Трэвис хватает меня за руку, и страница с фотографией рассыпается в пыль.
— Быстрее, Мэри! — кричит он, хватая сплетенную мной веревку и вытаскивая ее на балкон.
Сердце грохочет в такт бьющимся в люк мертвецам. Я падаю на колени и пытаюсь найти в ворохе бумаг еще одну фотографию тех домов, хоть какое-нибудь доказательство… Но все страницы у меня в руках рассыпаются в пыль, в прах, в ничто.
Глаза застилают слезы досады. Я больше не вижу ни надписей, ни фотографий, просто слепо роюсь в ворохе страниц, пытаясь найти хоть что-нибудь на память. И тут мои пальцы натыкаются на какую-то гладкую и плотную карточку. На ней изображено огромное море высоченных домов, тех же самых, что на первой фотографии. В жизни не видела столько зданий в одном месте.
Снимок заключен в ярко-желтую рамку, на которой красивыми буквами написано: «НЬЮ-ЙОРК».
Я улыбаюсь, встаю и случайно пинаю ногой небольшую книжку: она скользит по полу и останавливается у самой двери. По сравнению с Писанием она крошечная, чуть больше фотографии Нью-Йорка, и толщиной с мой палец. Я засовываю карточку между страниц и прячу книгу за пазуху. Трэвис к этому времени связал канат с моей веревкой, а свободный конец прикрепил к стреле. Он вставляет ее в лук, натягивает тетиву, прицеливается и, затаив дыхание, стреляет.

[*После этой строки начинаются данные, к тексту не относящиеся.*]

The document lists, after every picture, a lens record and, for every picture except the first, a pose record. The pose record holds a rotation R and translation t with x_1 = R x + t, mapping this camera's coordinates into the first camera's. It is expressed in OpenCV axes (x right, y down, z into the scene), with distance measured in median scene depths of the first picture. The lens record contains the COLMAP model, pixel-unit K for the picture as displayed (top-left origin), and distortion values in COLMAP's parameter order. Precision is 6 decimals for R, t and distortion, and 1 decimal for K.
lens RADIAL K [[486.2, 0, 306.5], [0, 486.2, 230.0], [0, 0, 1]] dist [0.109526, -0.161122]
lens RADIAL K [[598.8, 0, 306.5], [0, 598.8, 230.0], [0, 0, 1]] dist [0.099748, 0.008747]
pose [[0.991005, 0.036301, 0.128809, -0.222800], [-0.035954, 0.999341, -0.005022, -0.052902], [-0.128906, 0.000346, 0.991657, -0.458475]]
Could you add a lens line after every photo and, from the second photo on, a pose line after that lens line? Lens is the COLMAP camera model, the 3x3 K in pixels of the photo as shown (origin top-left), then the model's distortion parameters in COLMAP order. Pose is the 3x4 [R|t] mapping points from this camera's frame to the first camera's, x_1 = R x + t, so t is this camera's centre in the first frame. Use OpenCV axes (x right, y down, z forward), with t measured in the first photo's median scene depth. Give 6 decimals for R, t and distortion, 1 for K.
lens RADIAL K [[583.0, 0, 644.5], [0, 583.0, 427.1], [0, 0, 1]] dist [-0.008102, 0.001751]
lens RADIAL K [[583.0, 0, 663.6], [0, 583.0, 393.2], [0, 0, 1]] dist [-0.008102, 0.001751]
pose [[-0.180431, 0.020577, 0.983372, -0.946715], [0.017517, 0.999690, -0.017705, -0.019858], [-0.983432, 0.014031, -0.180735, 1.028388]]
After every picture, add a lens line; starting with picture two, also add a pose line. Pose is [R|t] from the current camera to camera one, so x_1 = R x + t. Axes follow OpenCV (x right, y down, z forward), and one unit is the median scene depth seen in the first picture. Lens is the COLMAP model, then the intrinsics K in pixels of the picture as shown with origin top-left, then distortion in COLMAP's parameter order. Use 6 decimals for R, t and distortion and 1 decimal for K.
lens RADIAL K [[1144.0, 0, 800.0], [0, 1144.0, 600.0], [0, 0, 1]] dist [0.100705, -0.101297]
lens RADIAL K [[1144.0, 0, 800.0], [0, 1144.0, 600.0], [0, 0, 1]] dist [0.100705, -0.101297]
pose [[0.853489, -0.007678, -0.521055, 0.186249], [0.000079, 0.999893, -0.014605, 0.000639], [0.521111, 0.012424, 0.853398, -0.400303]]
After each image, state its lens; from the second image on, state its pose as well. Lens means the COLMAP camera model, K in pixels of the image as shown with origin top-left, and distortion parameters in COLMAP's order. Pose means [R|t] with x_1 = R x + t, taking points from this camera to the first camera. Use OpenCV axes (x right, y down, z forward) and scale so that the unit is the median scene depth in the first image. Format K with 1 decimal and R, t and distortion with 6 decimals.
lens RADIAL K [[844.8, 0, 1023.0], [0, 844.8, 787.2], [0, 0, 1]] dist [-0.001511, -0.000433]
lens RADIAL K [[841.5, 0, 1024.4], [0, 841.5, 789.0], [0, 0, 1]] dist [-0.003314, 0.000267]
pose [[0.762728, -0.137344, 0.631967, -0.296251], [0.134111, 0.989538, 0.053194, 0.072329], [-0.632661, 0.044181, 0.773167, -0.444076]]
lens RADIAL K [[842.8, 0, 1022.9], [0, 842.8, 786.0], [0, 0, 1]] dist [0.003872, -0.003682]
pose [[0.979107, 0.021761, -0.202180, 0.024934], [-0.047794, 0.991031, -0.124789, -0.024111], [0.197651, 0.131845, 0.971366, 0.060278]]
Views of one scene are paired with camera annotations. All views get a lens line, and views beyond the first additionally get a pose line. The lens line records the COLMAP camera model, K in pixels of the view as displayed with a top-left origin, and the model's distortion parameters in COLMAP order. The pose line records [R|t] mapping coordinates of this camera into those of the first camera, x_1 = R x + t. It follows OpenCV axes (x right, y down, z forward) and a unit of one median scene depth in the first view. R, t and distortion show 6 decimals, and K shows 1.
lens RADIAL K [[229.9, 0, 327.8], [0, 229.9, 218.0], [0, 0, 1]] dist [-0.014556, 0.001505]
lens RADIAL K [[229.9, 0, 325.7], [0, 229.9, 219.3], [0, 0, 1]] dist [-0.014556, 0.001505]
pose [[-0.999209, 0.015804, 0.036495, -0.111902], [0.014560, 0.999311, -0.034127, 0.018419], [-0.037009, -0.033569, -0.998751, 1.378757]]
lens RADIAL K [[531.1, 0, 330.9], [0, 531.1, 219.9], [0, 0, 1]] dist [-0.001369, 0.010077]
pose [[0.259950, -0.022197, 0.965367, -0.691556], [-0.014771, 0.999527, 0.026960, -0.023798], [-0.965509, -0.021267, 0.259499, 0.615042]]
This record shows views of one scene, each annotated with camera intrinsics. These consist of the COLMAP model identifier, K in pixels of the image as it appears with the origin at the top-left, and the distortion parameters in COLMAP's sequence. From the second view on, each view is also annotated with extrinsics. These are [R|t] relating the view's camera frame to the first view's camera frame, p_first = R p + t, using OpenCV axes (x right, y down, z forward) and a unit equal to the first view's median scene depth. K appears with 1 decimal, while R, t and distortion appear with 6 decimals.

Стрела взмывает в воздух, а за ней летит пестрый хвост. В следующий миг острый наконечник вонзается в платформу у ног Гарри.
— Отличный выстрел! — говорю я.
Трэвис с усмешкой подмигивает:
— Стреляю я тоже лучше брата.
Я беру его за руку. Жар поднимается по моей шее к щекам, и мы молча наблюдаем, как Гарри хватает веревку и начинает тянуть. Трэвис придерживает рукой наш конец, чтобы веревка не провисла и не запуталась в толпе Нечестивых.
Сплетенный мной участок из пестрых обрывков заканчивается, и толстый канат начинает свой медленный путь к краю платформы. Все мое тело дрожит от страха, а глаза мечутся между пропастью и кольцами каната на нашем балконе: хватит его или нет?
Я едва сдерживаю слезы облегчения, когда Гарри хватает конец каната и начинает наматывать его на толстый прочный сук рядом с краем платформы. Наш конец Трэвис привязывает к балке на чердаке. Тут пол под нами содрогается с такой силой, что я невольно цепляюсь за Трэвиса.
Люк выгибается под напором Нечестивых, а Аргус носится вокруг него и лает как ненормальный. Наше время на исходе.
XXVIII
Не мешкая ни секунды, Трэвис кидается обратно на чердак. Оттуда доносится грохот: он опрокидывает бочку с мукой и целиком скрывается в белом облаке, а в следующий миг уже вытаскивает бочку на балкон. Я с трудом сдерживаю смех: все его тело присыпано тонким слоем белого порошка, и поэтому кожа у Трэвиса мертвенно-бледная.